"Trabalho é o que fazem aqueles que não têm mais nada para fazer", dizia-me um homem já de provecta idade, em meados da década de 70.
As revoluções políticas sempre trarão consigo coisas positivas e coisas negativas. Com o "25 de Abril" assim também sucedeu. De entre tudo o que o novo regime nos proporcionou, a liberdade de expressão terá sido o que mais favoravelmente me impressionou. De entre as coisas más que então surgiram, a que mais prejudicial me pareceu foi a alteração do conceito de trabalho.
Grande parte dos portugueses passaram a ter a ideia de que deveriam trabalhar o menos possível, quer ao serviço de terceiros, quer até para si próprios. O tempo passou a ser muito mais ocupado com o lazer e com o associativismo (sobretudo político e sindical). Em paralelo, todos queriam usufruir de mais benefícios (melhor ordenado, mais regalias sociais, etc.), repartindo melhor a riqueza criada.
Claro que é simpática esta ideia de melhor repartição da riqueza. Porém, se se trabalha menos produz-se menos e, então, poder-se-á repartir a pobreza de meios e não a riqueza.
Era óbvio que os portugueses, desde os governantes até ao comum homem da rua, teriam de admitir isso e alterar o rumo das ideias relativamente ao trabalho, o que veio a acontecer de uma forma progressiva.

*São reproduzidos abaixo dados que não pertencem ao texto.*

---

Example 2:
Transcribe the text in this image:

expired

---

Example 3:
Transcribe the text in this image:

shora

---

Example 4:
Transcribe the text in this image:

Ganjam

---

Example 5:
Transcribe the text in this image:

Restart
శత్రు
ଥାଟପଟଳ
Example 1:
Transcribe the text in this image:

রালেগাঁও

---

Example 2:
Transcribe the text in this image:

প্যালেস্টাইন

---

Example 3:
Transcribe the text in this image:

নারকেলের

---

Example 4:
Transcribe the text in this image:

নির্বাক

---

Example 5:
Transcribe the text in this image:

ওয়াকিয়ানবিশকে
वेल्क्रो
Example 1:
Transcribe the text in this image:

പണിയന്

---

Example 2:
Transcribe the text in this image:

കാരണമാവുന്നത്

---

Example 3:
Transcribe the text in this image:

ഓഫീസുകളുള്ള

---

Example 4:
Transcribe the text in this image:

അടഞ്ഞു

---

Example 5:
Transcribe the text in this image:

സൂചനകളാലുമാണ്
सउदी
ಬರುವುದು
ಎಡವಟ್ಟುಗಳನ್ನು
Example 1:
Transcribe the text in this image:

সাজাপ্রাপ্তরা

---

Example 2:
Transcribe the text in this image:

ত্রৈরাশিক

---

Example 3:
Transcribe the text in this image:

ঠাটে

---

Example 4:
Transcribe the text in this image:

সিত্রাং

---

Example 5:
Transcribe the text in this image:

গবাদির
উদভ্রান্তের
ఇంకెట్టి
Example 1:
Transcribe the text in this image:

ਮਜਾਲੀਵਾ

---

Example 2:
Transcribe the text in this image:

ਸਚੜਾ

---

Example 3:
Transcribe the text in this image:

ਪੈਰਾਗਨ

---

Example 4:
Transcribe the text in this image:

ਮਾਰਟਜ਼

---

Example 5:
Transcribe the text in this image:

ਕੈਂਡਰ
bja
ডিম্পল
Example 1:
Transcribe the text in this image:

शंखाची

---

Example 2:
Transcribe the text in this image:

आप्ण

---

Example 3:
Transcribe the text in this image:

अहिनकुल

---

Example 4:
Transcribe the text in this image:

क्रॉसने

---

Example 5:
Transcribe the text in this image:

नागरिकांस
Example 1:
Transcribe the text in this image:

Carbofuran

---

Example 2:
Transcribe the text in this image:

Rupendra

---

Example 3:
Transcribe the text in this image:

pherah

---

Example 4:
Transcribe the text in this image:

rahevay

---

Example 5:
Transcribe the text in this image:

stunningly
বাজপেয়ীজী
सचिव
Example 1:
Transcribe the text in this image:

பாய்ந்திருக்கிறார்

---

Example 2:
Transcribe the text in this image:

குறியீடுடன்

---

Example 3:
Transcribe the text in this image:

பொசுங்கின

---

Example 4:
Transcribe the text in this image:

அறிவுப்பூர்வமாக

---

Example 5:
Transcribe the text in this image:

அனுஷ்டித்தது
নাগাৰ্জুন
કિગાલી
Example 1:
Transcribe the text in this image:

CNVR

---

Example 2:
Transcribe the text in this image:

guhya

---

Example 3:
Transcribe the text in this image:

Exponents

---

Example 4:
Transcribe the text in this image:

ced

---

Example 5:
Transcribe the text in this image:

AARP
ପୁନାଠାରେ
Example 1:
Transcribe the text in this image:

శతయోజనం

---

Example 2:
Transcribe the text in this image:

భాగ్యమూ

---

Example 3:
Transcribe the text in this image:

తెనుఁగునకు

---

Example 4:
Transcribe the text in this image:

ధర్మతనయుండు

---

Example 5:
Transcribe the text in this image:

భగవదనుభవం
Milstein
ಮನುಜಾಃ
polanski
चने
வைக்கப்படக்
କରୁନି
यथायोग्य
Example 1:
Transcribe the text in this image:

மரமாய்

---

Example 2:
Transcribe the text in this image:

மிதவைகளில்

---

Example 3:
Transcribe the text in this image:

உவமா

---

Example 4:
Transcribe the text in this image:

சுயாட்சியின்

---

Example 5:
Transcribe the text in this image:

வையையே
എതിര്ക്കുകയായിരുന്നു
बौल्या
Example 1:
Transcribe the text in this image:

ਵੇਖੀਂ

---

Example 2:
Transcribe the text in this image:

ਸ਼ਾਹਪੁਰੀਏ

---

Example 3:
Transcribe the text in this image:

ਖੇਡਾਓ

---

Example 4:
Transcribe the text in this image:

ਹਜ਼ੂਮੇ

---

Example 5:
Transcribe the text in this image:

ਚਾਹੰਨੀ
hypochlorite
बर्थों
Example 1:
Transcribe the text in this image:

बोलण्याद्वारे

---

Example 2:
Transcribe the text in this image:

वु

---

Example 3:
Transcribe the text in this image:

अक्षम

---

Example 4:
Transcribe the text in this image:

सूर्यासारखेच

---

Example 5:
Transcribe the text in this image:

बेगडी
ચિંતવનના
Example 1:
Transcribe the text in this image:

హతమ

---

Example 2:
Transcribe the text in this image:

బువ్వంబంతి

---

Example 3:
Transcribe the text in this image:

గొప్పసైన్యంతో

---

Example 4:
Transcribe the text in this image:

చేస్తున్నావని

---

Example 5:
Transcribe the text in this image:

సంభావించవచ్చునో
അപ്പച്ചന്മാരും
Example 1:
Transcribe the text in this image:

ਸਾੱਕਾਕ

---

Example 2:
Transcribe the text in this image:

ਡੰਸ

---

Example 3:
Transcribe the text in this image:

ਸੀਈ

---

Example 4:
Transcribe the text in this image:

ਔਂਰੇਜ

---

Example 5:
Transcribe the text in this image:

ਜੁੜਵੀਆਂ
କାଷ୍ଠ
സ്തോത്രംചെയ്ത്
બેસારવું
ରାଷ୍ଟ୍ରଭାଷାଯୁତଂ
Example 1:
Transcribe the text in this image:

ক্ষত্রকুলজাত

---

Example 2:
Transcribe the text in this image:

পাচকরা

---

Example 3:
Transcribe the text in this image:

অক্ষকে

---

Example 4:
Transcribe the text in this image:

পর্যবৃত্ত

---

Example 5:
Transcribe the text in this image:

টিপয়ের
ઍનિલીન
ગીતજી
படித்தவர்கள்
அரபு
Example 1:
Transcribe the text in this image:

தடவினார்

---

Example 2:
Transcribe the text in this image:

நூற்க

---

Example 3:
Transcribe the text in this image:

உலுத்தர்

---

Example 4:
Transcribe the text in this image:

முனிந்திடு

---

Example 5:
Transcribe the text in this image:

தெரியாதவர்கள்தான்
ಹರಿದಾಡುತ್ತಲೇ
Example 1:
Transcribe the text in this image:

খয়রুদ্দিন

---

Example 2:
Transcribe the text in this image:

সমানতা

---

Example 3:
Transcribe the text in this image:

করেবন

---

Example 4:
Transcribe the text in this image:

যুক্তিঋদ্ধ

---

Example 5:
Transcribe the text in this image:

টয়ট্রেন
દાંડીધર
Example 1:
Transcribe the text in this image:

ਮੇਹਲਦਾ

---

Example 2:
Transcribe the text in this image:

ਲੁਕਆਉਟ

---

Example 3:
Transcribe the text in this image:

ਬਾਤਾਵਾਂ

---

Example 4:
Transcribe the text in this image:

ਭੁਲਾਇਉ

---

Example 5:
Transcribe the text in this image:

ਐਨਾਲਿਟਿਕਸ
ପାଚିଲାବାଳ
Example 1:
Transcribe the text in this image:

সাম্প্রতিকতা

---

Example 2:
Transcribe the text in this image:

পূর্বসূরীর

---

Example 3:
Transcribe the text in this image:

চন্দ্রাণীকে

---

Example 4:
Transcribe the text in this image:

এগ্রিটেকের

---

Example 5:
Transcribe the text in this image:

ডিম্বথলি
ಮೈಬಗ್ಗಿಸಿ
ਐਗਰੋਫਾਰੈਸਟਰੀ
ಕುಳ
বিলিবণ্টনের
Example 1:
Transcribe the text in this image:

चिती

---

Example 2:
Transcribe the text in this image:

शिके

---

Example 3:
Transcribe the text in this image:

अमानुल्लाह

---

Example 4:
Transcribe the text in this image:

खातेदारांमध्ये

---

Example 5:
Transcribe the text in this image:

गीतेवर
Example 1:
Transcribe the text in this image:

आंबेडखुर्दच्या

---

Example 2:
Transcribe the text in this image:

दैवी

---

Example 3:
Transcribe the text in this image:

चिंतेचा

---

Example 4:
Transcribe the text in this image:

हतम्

Trabalhar é viver, na justa medida em que sem trabalho não há vida. O trabalho é uma necessidade para a nossa higiene mental. Habilita o ser a praticar o bem, a beneficiar o próximo, a concorrer para o progresso geral, fazendo com que o próprio se fortaleça com a consciência do dever cumprido.
Pelo trabalho adquire-se experiência, disciplina, paciência, tolerância, senso de responsabilidade. Dá-se exemplos, ensinando e preparando novos trabalhadores.
O trabalho, praticado com honestidade e de forma construtiva, lapida o carácter, enobrece as atitudes, desenvolve a autoconfiança, revigora a força moral e torna o indivíduo respeitado no meio em que vive.
Quando um povo é mentalizado no sentido de fazer do trabalho uma arma ao serviço dos interesses colectivos, são criadas condições apropriadas ao desenvolvimento material e espiritual. Se, simultaneamente à criação de riqueza, são mantidos os ideais de democracia, procurando-se a justa distribuição, de acordo com o esforço de cada um, está encontrado o caminho do bem-estar colectivo.
No Portugal de hoje, por demais atento ao superior nível de vida dos diferentes países da União Europeia, talvez ainda não haja uma forte consciencialização de que, para conseguirmos melhores condições de vida, teremos de trabalhar mais.
Todos. Os cientistas investigando e descobrindo de facto soluções novas. Os empresários incrementando a criatividade dos técnicos e competindo com mais agressividade. Os técnicos racionalizando os circuitos e procurando sempre cumprir objectivos mais ambiciosos. Os escriturários, os operários e os agricultores procurando cumprir com rigor as suas tarefas, cientes de que o absentismo e a menor dedicação ao trabalho são prejudiciais para si, para a organização em que estão integrados e para o país.
E, sobretudo, os governantes, esclarecendo,
consciencializando, exemplificando e motivando toda a população
para a ideia de que os chamados "milagres" económicos só
podem acontecer com muito trabalho, o qual pode e deve ser desenvolvido
com alegria, satisfação e bem-estar.